Preparation of the filling is the first step in making buuz. First, the meat is minced and mixed with garlic and onion. Then water is added to the mixture until it is smooth and easy to manipulate. The final step is to add the spices, which can include several different kinds of herbs in addition to the traditional salt and fennel seed.
Buuz dough is made of flour and water. The ingredients are mixed together until they form a workable dough, and then left to sit for several minutes. Then the dough is rolled into wide slices, which are cut into the pieces that will form the exterior of each dumpling. These are flattened in preparation for the filling.
Assembling the dumplings is the most challenging aspect of preparing buuz. The skill with which they are made can be a matter of great pride among Mongolians. An experienced cook will be able to prepare several dumplings quickly and with little thought.
The pieces of dough are first rolled into circles. The edges are made thinner than the center, so that they are strong enough to hold the filling, but easier to press together at the edges. Once the dough is rolled, the dumplings should be made as quickly as possible, as the dough will be more difficult to work with when it begins to dry.
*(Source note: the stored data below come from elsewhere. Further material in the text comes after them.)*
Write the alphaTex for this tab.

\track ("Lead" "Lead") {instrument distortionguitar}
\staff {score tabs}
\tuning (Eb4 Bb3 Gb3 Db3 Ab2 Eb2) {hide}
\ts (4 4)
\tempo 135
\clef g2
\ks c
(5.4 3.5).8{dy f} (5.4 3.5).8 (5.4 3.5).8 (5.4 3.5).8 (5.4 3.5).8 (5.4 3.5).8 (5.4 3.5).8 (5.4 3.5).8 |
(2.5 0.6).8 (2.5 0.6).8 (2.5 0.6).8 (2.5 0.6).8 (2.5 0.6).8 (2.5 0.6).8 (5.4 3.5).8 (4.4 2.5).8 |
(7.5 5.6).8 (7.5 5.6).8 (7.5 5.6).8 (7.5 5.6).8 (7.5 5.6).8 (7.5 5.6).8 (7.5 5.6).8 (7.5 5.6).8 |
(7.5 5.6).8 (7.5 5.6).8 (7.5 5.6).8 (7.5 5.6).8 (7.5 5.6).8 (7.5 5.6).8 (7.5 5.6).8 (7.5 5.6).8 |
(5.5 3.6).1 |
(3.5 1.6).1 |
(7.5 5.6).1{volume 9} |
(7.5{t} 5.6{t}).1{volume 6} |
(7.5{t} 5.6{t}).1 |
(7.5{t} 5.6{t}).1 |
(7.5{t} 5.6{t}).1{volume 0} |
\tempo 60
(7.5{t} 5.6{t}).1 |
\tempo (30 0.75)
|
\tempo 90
Buuz dumplings are usually formed in one of three traditional shapes: round, folded, or semicircle. Round dumplings are the most popular; they are made by pinching a small series of folds in a circle around the filling and then twisted at the top. The fold method is easier, as it requires only four pinches along the edges to form the dumpling. Semicircular dumplings are less popular, but also can be made more quickly, as they require only one fold and a series of pinches along the open edges. In all cases, a hole is left open in the dumpling in order to allow maximum efficiency during steaming.
A similar type of Mongolian dumpling is khuushuur. The primary difference between the two is that khuushuur is fried. Buuz also have an opening at the top, rather than being pressed closed. Similar equivalents in other countries include the Polish pierogi, the Tibetan and Nepalese momo and the Chinese gyoza.